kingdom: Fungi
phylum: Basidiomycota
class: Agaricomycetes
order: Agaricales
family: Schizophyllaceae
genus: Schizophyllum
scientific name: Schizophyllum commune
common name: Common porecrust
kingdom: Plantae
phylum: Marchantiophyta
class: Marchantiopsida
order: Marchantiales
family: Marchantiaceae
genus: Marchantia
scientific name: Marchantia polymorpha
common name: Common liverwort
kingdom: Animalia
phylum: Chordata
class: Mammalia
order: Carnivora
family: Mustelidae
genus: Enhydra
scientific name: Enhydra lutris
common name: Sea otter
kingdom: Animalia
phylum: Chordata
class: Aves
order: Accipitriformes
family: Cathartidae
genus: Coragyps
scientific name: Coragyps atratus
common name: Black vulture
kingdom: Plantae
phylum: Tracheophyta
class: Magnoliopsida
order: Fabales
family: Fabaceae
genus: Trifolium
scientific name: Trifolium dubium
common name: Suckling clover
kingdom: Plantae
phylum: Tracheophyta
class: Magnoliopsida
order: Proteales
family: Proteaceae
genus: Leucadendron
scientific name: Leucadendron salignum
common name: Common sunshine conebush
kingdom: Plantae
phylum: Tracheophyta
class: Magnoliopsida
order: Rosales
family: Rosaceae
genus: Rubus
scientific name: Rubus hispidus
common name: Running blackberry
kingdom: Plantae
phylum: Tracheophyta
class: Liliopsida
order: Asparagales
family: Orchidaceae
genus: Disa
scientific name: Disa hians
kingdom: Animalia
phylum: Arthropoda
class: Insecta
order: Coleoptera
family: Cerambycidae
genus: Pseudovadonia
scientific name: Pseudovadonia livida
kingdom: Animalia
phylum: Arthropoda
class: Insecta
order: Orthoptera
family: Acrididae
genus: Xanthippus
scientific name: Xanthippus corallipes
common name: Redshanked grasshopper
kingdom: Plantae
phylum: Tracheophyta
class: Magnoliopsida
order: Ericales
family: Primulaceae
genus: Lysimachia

━━━━━━━━

→ Work required
Rewrite every line of the listing above as a Markdown table with two columns, Row and Entry. Number each row and omit any blank lines.

→ Output of the task
| Row | Entry |
|---|---|
| 1 | kingdom: Fungi |
| 2 | phylum: Basidiomycota |
| 3 | class: Agaricomycetes |
| 4 | order: Agaricales |
| 5 | family: Schizophyllaceae |
| 6 | genus: Schizophyllum |
| 7 | scientific name: Schizophyllum commune |
| 8 | common name: Common porecrust |
| 9 | kingdom: Plantae |
| 10 | phylum: Marchantiophyta |
| 11 | class: Marchantiopsida |
| 12 | order: Marchantiales |
| 13 | family: Marchantiaceae |
| 14 | genus: Marchantia |
| 15 | scientific name: Marchantia polymorpha |
| 16 | common name: Common liverwort |
| 17 | kingdom: Animalia |
| 18 | phylum: Chordata |
| 19 | class: Mammalia |
| 20 | order: Carnivora |
| 21 | family: Mustelidae |
| 22 | genus: Enhydra |
| 23 | scientific name: Enhydra lutris |
| 24 | common name: Sea otter |
| 25 | kingdom: Animalia |
| 26 | phylum: Chordata |
| 27 | class: Aves |
| 28 | order: Accipitriformes |
| 29 | family: Cathartidae |
| 30 | genus: Coragyps |
| 31 | scientific name: Coragyps atratus |
| 32 | common name: Black vulture |
| 33 | kingdom: Plantae |
| 34 | phylum: Tracheophyta |
| 35 | class: Magnoliopsida |
| 36 | order: Fabales |
| 37 | family: Fabaceae |
| 38 | genus: Trifolium |
| 39 | scientific name: Trifolium dubium |
| 40 | common name: Suckling clover |
| 41 | kingdom: Plantae |
| 42 | phylum: Tracheophyta |
| 43 | class: Magnoliopsida |
| 44 | order: Proteales |
| 45 | family: Proteaceae |
| 46 | genus: Leucadendron |
| 47 | scientific name: Leucadendron salignum |
| 48 | common name: Common sunshine conebush |
| 49 | kingdom: Plantae |
| 50 | phylum: Tracheophyta |
| 51 | class: Magnoliopsida |
| 52 | order: Rosales |
| 53 | family: Rosaceae |
| 54 | genus: Rubus |
| 55 | scientific name: Rubus hispidus |
| 56 | common name: Running blackberry |
| 57 | kingdom: Plantae |
| 58 | phylum: Tracheophyta |
| 59 | class: Liliopsida |
| 60 | order: Asparagales |
| 61 | family: Orchidaceae |
| 62 | genus: Disa |
| 63 | scientific name: Disa hians |
| 64 | kingdom: Animalia |
| 65 | phylum: Arthropoda |
| 66 | class: Insecta |
| 67 | order: Coleoptera |
| 68 | family: Cerambycidae |
| 69 | genus: Pseudovadonia |
| 70 | scientific name: Pseudovadonia livida |
| 71 | kingdom: Animalia |
| 72 | phylum: Arthropoda |
| 73 | class: Insecta |
| 74 | order: Orthoptera |
| 75 | family: Acrididae |
| 76 | genus: Xanthippus |
| 77 | scientific name: Xanthippus corallipes |
| 78 | common name: Redshanked grasshopper |
| 79 | kingdom: Plantae |
| 80 | phylum: Tracheophyta |
| 81 | class: Magnoliopsida |
| 82 | order: Ericales |
| 83 | family: Primulaceae |
| 84 | genus: Lysimachia |